**EXERCISE GOAL:**
Retype the records word for word. Skip every image.

** Opening MATERIAL SHOWN block **

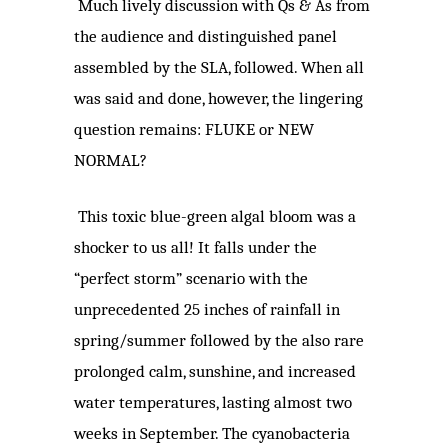
Much lively discussion with Qs & As from
the audience and distinguished panel
assembled by the SLA, followed. When all
was said and done, however, the lingering
question remains: FLUKE or NEW
NORMAL?
This toxic blue-green algal bloom was a
shocker to us all! It falls under the
“perfect storm” scenario with the
unprecedented 25 inches of rainfall in
spring/summer followed by the also rare
prolonged calm, sunshine, and increased
water temperatures, lasting almost two
weeks in September. The cyanobacteria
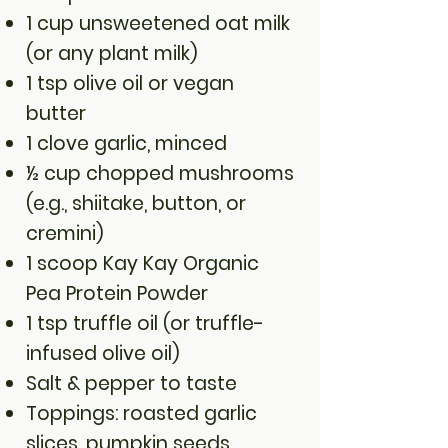
1 cup unsweetened oat milk
(or any plant milk)
1 tsp olive oil or vegan
butter
1 clove garlic, minced
½ cup chopped mushrooms
(e.g., shiitake, button, or
cremini)
1 scoop Kay Kay Organic
Pea Protein Powder
1 tsp truffle oil (or truffle-
infused olive oil)
Salt & pepper to taste
Toppings: roasted garlic
slices, pumpkin seeds,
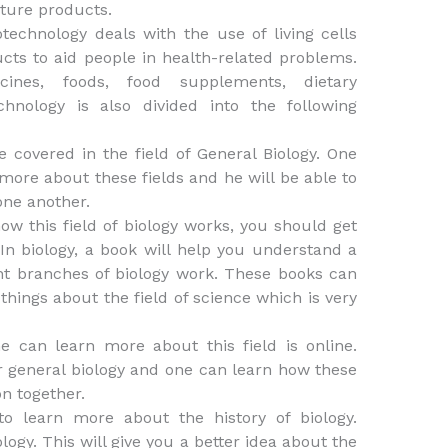
cture products.
chnology deals with the use of living cells
ts to aid people in health-related problems.
ines, foods, food supplements, dietary
hnology is also divided into the following
e covered in the field of General Biology. One
more about these fields and he will be able to
one another.
ow this field of biology works, you should get
In biology, a book will help you understand a
nt branches of biology work. These books can
things about the field of science which is very
 can learn more about this field is online.
 general biology and one can learn how these
on together.
o learn more about the history of biology.
logy. This will give you a better idea about the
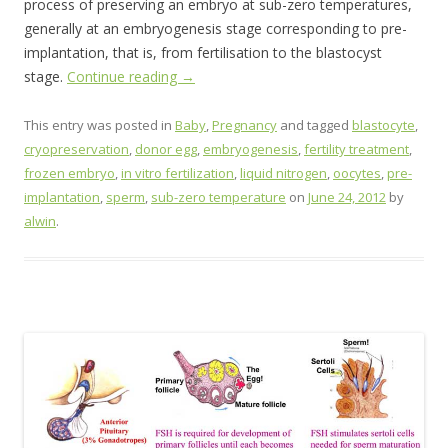
process of preserving an embryo at sub-zero temperatures,
generally at an embryogenesis stage corresponding to pre-
implantation, that is, from fertilisation to the blastocyst
stage.
Continue reading
→
This entry was posted in
Baby
,
Pregnancy
and tagged
blastocyte
,
cryopreservation
,
donor egg
,
embryogenesis
,
fertility treatment
,
frozen embryo
,
in vitro fertilization
,
liquid nitrogen
,
oocytes
,
pre-
implantation
,
sperm
,
sub-zero temperature
on
June 24, 2012
by
alwin
.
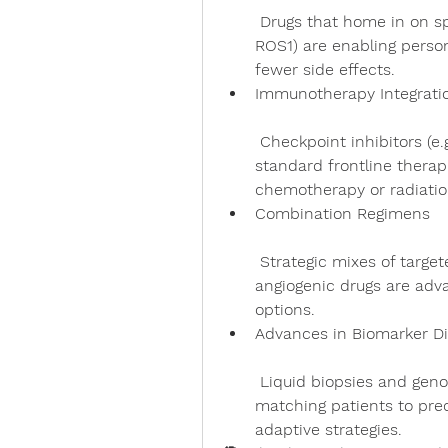
 Drugs that home in on specific genetic alterations (like EGFR, ALK, 
ROS1) are enabling perso
fewer side effects.
Immunotherapy Integrati
 Checkpoint inhibitors (e.g., PD-1/PD-L1 antagonists) have become 
standard frontline therap
chemotherapy or radiatio
Combination Regimens
 Strategic mixes of targeted agents, immunotherapy, and anti-
angiogenic drugs are adva
options.
Advances in Biomarker Di
 Liquid biopsies and genomic profiling now guide therapy choices, 
matching patients to pre
adaptive strategies.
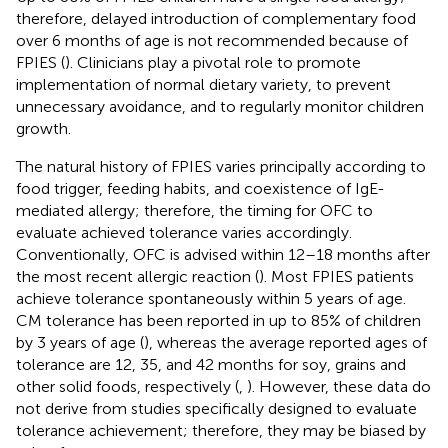
therefore, delayed introduction of complementary food
over 6 months of age is not recommended because of
FPIES (
). Clinicians play a pivotal role to promote
implementation of normal dietary variety, to prevent
unnecessary avoidance, and to regularly monitor children
growth.
The natural history of FPIES varies principally according to
food trigger, feeding habits, and coexistence of IgE-
mediated allergy; therefore, the timing for OFC to
evaluate achieved tolerance varies accordingly.
Conventionally, OFC is advised within 12–18 months after
the most recent allergic reaction (
). Most FPIES patients
achieve tolerance spontaneously within 5 years of age.
CM tolerance has been reported in up to 85% of children
by 3 years of age (
), whereas the average reported ages of
tolerance are 12, 35, and 42 months for soy, grains and
other solid foods, respectively (
,
). However, these data do
not derive from studies specifically designed to evaluate
tolerance achievement; therefore, they may be biased by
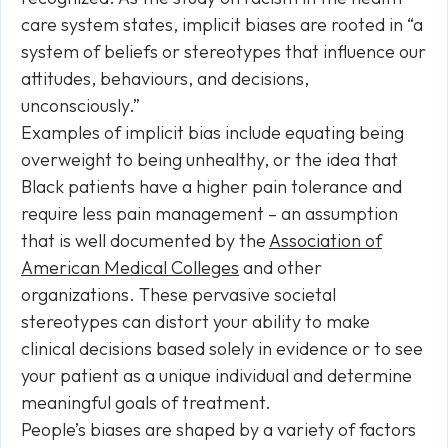
care system states, implicit biases are rooted in “a
system of beliefs or stereotypes that influence our
attitudes, behaviours, and decisions,
unconsciously.”
Examples of implicit bias include equating being
overweight to being unhealthy, or the idea that
Black patients have a higher pain tolerance and
require less pain management – an assumption
that is well documented by the
Association of
American Medical Colleges
and other
organizations. These pervasive societal
stereotypes can distort your ability to make
clinical decisions based solely in evidence or to see
your patient as a unique individual and determine
meaningful goals of treatment.
People’s biases are shaped by a variety of factors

** Closing MATERIAL SHOWN block **

**EXPECTED ANSWER:**
Much lively discussion with Qs & As from
the audience and distinguished panel
assembled by the SLA, followed. When all
was said and done, however, the lingering
question remains: FLUKE or NEW
NORMAL?
This toxic blue-green algal bloom was a
shocker to us all! It falls under the
“perfect storm” scenario with the
unprecedented 25 inches of rainfall in
spring/summer followed by the also rare
prolonged calm, sunshine, and increased
water temperatures, lasting almost two
weeks in September. The cyanobacteria
1 cup unsweetened oat milk
(or any plant milk)
1 tsp olive oil or vegan
butter
1 clove garlic, minced
½ cup chopped mushrooms
(e.g., shiitake, button, or
cremini)
1 scoop Kay Kay Organic
Pea Protein Powder
1 tsp truffle oil (or truffle-
infused olive oil)
Salt & pepper to taste
Toppings: roasted garlic
slices, pumpkin seeds,
cture products.
chnology deals with the use of living cells
ts to aid people in health-related problems.
ines, foods, food supplements, dietary
hnology is also divided into the following
e covered in the field of General Biology. One
more about these fields and he will be able to
one another.
ow this field of biology works, you should get
In biology, a book will help you understand a
nt branches of biology work. These books can
things about the field of science which is very
 can learn more about this field is online.
 general biology and one can learn how these
on together.
o learn more about the history of biology.
logy. This will give you a better idea about the
process of preserving an embryo at sub-zero temperatures,
generally at an embryogenesis stage corresponding to pre-
implantation, that is, from fertilisation to the blastocyst
stage.
Continue reading
→
This entry was posted in
Baby
,
Pregnancy
and tagged
blastocyte
,
cryopreservation
,
donor egg
,
embryogenesis
,
fertility treatment
,
frozen embryo
,
in vitro fertilization
,
liquid nitrogen
,
oocytes
,
pre-
implantation
,
sperm
,
sub-zero temperature
on
June 24, 2012
by
alwin
.
 Drugs that home in on specific genetic alterations (like EGFR, ALK, 
ROS1) are enabling perso
fewer side effects.
Immunotherapy Integrati
 Checkpoint inhibitors (e.g., PD-1/PD-L1 antagonists) have become 
standard frontline therap
chemotherapy or radiatio
Combination Regimens
 Strategic mixes of targeted agents, immunotherapy, and anti-
angiogenic drugs are adva
options.
Advances in Biomarker Di
 Liquid biopsies and genomic profiling now guide therapy choices, 
matching patients to pre
adaptive strategies.
therefore, delayed introduction of complementary food
over 6 months of age is not recommended because of
FPIES (
). Clinicians play a pivotal role to promote
implementation of normal dietary variety, to prevent
unnecessary avoidance, and to regularly monitor children
growth.
The natural history of FPIES varies principally according to
food trigger, feeding habits, and coexistence of IgE-
mediated allergy; therefore, the timing for OFC to
evaluate achieved tolerance varies accordingly.
Conventionally, OFC is advised within 12–18 months after
the most recent allergic reaction (
). Most FPIES patients
achieve tolerance spontaneously within 5 years of age.
CM tolerance has been reported in up to 85% of children
by 3 years of age (
), whereas the average reported ages of
tolerance are 12, 35, and 42 months for soy, grains and
other solid foods, respectively (
,
). However, these data do
not derive from studies specifically designed to evaluate
tolerance achievement; therefore, they may be biased by
care system states, implicit biases are rooted in “a
system of beliefs or stereotypes that influence our
attitudes, behaviours, and decisions,
unconsciously.”
Examples of implicit bias include equating being
overweight to being unhealthy, or the idea that
Black patients have a higher pain tolerance and
require less pain management – an assumption
that is well documented by the
Association of
American Medical Colleges
and other
organizations. These pervasive societal
stereotypes can distort your ability to make
clinical decisions based solely in evidence or to see
your patient as a unique individual and determine
meaningful goals of treatment.
People’s biases are shaped by a variety of factors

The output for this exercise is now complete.